Last week aboard the S.S. Big 12, the Aggie decided to jump ship.
Before he could do so, the Bear jumped out and tackled him to the ground. Quickly, the other seven passengers aboard assisted the Bear in tying the Aggie to a chair. They all then turned to Captain Sooner.
The Sooner’s fingers began to tremble atop the wheel of the cruise liner. The master of the sea was dealt the biggest tidal wave of all:
He could continue to steer the ship, convince the passengers to release the Aggie and then replace his lost labor with a nearby Cougar. A ship, after all, needs sailors braver than the storm.
The Sooner also had the choice to ride into the West Coast sunset on a handcrafted raft, leaving the ship to sink and the passengers to search for their own islands of safety.
If the Sooner takes the latter, only his arch-nemesis, the Longhorn, is a sure bet to survive. The richest member of the cruise, the Longhorn chose to aide his fellow passengers in imprisoning the Aggie only because he enjoys his first-class suite too much to paddle his own rowboat to a new home.
The Aggie is demanding. The Bear, the Cyclone and the Wildcat are pleading. The Longhorn is cashing. The other passengers are nail-biting. And the Sooner steers on, completely unsure of which direction to turn the wheel.
Welcome to the chaotic tale of the Big 12 Conference, where reality lives in the coals and the whisper of “super-conferences” looms like the name of a hidden treasure island. It’s as petty as it is ridiculous, but this is the ferry ride that will take us all from old college football to the age that is quickly approaching.
Anyone who has followed the Big 12 since its transition from the Big Eight is well-versed on its flaws. The league is a revenue mess that started with Nebraska and now feeds into the great mouth of Texas. Its collective academics have long soured the region. The conference has failed to ante up to the money-making ways of opponents such as the PAC-12, Big Ten and SEC, thus losing members that are gunning for greener pastures.

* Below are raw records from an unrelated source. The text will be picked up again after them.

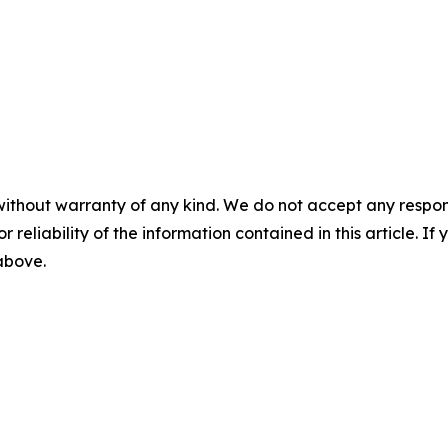
without warranty of any kind. We do not accept any responsib
r reliability of the information contained in this article. I
 above.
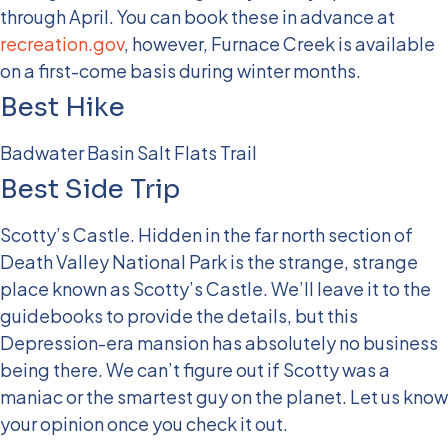
through April. You can book these in advance at
recreation.gov
, however, Furnace Creek is available
on a first-come basis during winter months.
Best Hike
Badwater Basin Salt Flats Trail
Best Side Trip
Scotty’s Castle. Hidden in the far north section of
Death Valley National Park is the strange, strange
place known as Scotty’s Castle. We’ll leave it to the
guidebooks to provide the details, but this
Depression-era mansion has absolutely no business
being there. We can’t figure out if Scotty was a
maniac or the smartest guy on the planet. Let us know
your opinion once you check it out.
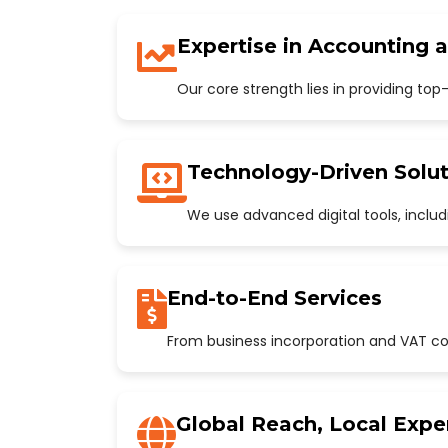
Expertise in Accounting 
Our core strength lies in providing to
Technology-Driven Solut
We use advanced digital tools, incl
End-to-End Services
From business incorporation and VAT con
Global Reach, Local Expe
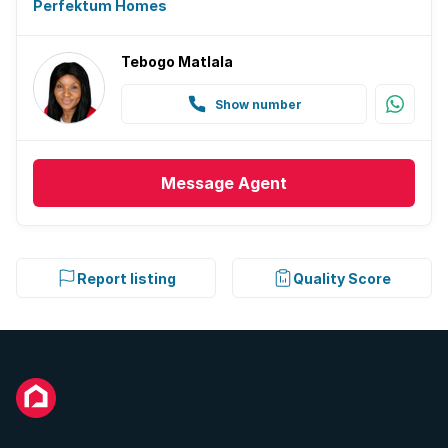
Perfektum Homes
Tebogo Matlala
Show number
Message
Agent
Report listing
Quality Score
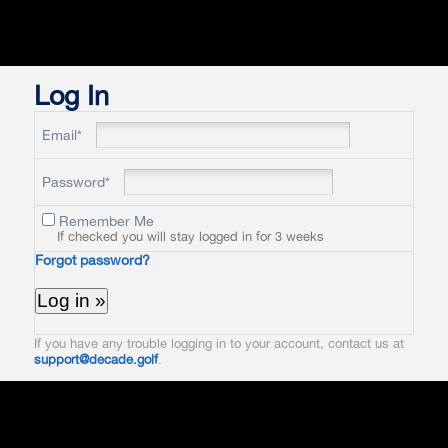
Log In
Email*
Password*
Remember Me
If checked you will stay logged in for 3 weeks
Forgot password?
If you have any trouble logging in to your account, contact us at
support@decade.golf
.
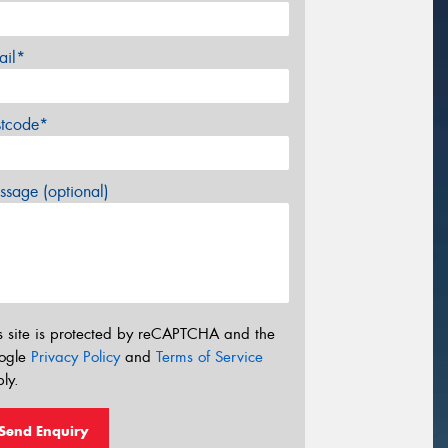
ail*
stcode*
sage (optional)
s site is protected by reCAPTCHA and the
ogle
Privacy Policy
and
Terms of Service
ly.
Send Enquiry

Now, member schools are suing each other for the mere reason that they can, not because any of this is right.
A year ago, Big 12 member schools met for revenue reformation in a futile effort to save the conference from collapsing. All it really did was supply a band-aid.
Dollar signs run the money-maker sport of college football, and the reality is that the Big 12 doesn’t earn enough. Last season, the Big 12 earned $139 million to split between its schools. The SEC and Big Ten both earned better than $220 million. The difference is staggering, and it only looks to worsen when the Longhorn Network privatizes revenue on Texas’ behalf.
We’re now at a ridiculous state where Baylor, the Big 12’s historical drag, has led a suing party solely because it knows it is completely unmarketable in the game of conference expansion. Baylor needs the Big 12. It’s not alone.
But the problem is that the Big 12 doesn’t have the marketability to either convince its current members to stay or to attract adequate replacements; it’s why the headliner replacement is BYU, a football independent that was formerly a member of the Mountain West.
The reasons vary from a lack of history (the Big Eight were the “glory days”) to a lack of diversity (prior to Texas A&M’s departure, the league featured Texas roots for four of its 10 schools). As other conferences are building up by adding better programs, they widen the gap the Big 12 must make up in a hurry.
Those in support of the Big 12 better spend this season chronicling the conference, because it’s about to become buried treasure.